Se non vivi non scrivi

E' una sorta di "black out" quello che ti può colpire. Secondario al lock down la paralisi di fronte al foglio bianco ha offuscato fantasie, privando molti scrittori di idee e spunti di riflessione. Me compresa. Oh non per tutti certo. Ci sono scrittori che in tutto questo periodo hanno invece ritrovato la vivace e colorita creatività e hanno prodotto dei veri capolavori. Bukowski diceva però che sarebbe stato meglio scrivere del blocco dello scrittore che non scrivere affatto.  

Nonostante qualcuno avesse posto l'attenzione ai fatti di cronaca o avesse speso del tempo per la navigazione sui social, il cursore criminale attendeva i battiti sulla tastiera di un tablet impolverato invano. Il "blocco dello scrittore" è un fenomeno, che vede le sue cause anche nella eccessiva autocritica, nella paura di essere respinti, nella perdita di autostima o nella difficile elaborazione di eventi particolarmente stressanti, come i lutti, i cambiamenti lavorativi o della coppia. Il blocco può colpire più volte, alimentato dal fatto di non poter vivere la normale quotidianità, fatta di relazioni, abbracci e libertà, confronti, stimolazioni visive, emozioni. Come in questa pandemia. Limite e ostacolo alla creatività per alcuni. Fatta salva una scampagnata per i campi e lo sfogo che si può trovare sporcandosi le mani di terra tra petunie e pomodori nei lavoretti di giardinaggio, il resto della giornata potrebbe svolgersi con molta pesantezza e annebbiamento della razionalità. 

Può essere colpa del Burn Out? Pronunciamo la parola con decisione, come se qualcuno avesse alzato di colpo il volume del mondo. Letteralmente significa "bruciati dentro", consumati dall'ansia e dallo stress del lavoro. Sparute rughe possono fare nuova comparsa. Molte volte siamo così presi dall'incedere del fare che ci chiediamo come sia possibile avere il tempo di elaborare la rabbia ad esempio, verso quel collega esigente che comprende cosa significhi stare dentro una fabbrica dieci ore al giorno ma non comprende te.
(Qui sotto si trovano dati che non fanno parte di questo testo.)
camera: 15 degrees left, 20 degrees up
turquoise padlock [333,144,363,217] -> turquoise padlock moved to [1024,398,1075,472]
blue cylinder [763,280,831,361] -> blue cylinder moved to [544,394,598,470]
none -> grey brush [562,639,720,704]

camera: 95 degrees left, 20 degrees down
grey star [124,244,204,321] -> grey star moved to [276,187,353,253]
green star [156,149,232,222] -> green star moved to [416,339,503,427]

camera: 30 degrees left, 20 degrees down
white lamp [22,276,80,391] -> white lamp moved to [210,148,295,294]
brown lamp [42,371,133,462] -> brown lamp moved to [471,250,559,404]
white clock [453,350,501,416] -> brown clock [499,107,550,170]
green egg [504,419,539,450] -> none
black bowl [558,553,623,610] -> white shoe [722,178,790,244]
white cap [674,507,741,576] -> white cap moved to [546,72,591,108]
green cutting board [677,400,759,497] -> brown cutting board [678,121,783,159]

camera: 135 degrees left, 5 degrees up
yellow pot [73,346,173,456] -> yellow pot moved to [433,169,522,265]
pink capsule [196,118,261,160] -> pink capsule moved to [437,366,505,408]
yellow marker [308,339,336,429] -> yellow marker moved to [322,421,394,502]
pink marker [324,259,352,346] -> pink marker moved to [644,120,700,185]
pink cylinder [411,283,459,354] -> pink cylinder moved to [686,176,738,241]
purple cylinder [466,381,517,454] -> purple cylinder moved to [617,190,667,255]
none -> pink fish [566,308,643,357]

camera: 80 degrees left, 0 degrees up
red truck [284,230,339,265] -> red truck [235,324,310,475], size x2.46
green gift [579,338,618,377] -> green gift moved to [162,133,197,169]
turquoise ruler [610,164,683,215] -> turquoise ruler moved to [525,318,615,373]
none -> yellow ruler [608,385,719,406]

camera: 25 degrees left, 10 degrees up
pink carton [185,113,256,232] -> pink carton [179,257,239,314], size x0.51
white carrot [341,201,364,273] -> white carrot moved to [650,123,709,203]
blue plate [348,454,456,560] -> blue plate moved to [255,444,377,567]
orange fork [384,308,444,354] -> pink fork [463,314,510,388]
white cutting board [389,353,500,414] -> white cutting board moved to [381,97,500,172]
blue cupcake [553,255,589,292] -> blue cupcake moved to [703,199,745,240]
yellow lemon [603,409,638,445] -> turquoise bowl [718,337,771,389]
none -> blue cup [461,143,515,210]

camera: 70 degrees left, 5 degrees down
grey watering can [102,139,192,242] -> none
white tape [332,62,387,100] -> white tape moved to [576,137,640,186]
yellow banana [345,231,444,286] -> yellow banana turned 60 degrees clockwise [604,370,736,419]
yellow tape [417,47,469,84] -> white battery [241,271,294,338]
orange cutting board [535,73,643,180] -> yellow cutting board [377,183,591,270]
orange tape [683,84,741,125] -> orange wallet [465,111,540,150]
Vorremmo avere sempre una spalla su cui versare le lacrime tristi e due braccia che avvolgono la nostra felicità, quando arriva. O uno spazio tutto nostro, nella nostra casa, dove vestire altri panni e, con altre modalità, esprimere l'altra faccia di noi stessi. No, non ti è permesso se lavori nel pubblico. Ci pensa sempre qualcuno a farti fuori. A meno che la faccia che ti appiccichi addosso non sia di plastica, con un sorriso di medio basso impatto, e due occhi a cuore senza tanti scintillii dell'iride. Tra un naso tappato e una bocca di filo passafilo.  

E allora anche il "burn out" spegne le idee. Insieme ai Gautier di turno. "Detesto le donne che fanno il bagno nell'inchiostro blu" dichiarava lo scrittore pungente e sessista. E' cosi' che alcuni mondi trattano le donne la cui penna originale può muovere le masse. Al contrario, negli uomini, l'originalità in punta di penna è considerata sempre un merito. 

Dunque dal blocco dello scrittore se ne esce continuando a scrivere? Certo, lo dicono gli esperti. Magari una singola frase, postando una foto. Sempre che non comprometta l'immagine del tuo capo. Lo si impara sulla propria pelle la potenza di una foto. La stessa pelle che sa orripilare, sudare, arrossire. Quella pelle che può scottarsi nella libertà del sole in pieno campo, mentre qualcuno ti riprende per una story da postare su Instagram. O la stessa pelle che si raffredda come il ghiaccio in un istante, per la vasocostrizione da pressione alta, dopo la telefonata di chi quella story te la fa cancellare. Che il blocco dello scrittore è per qualcuno quel lucchetto che ti hanno messo gli altri buttando via la chiave.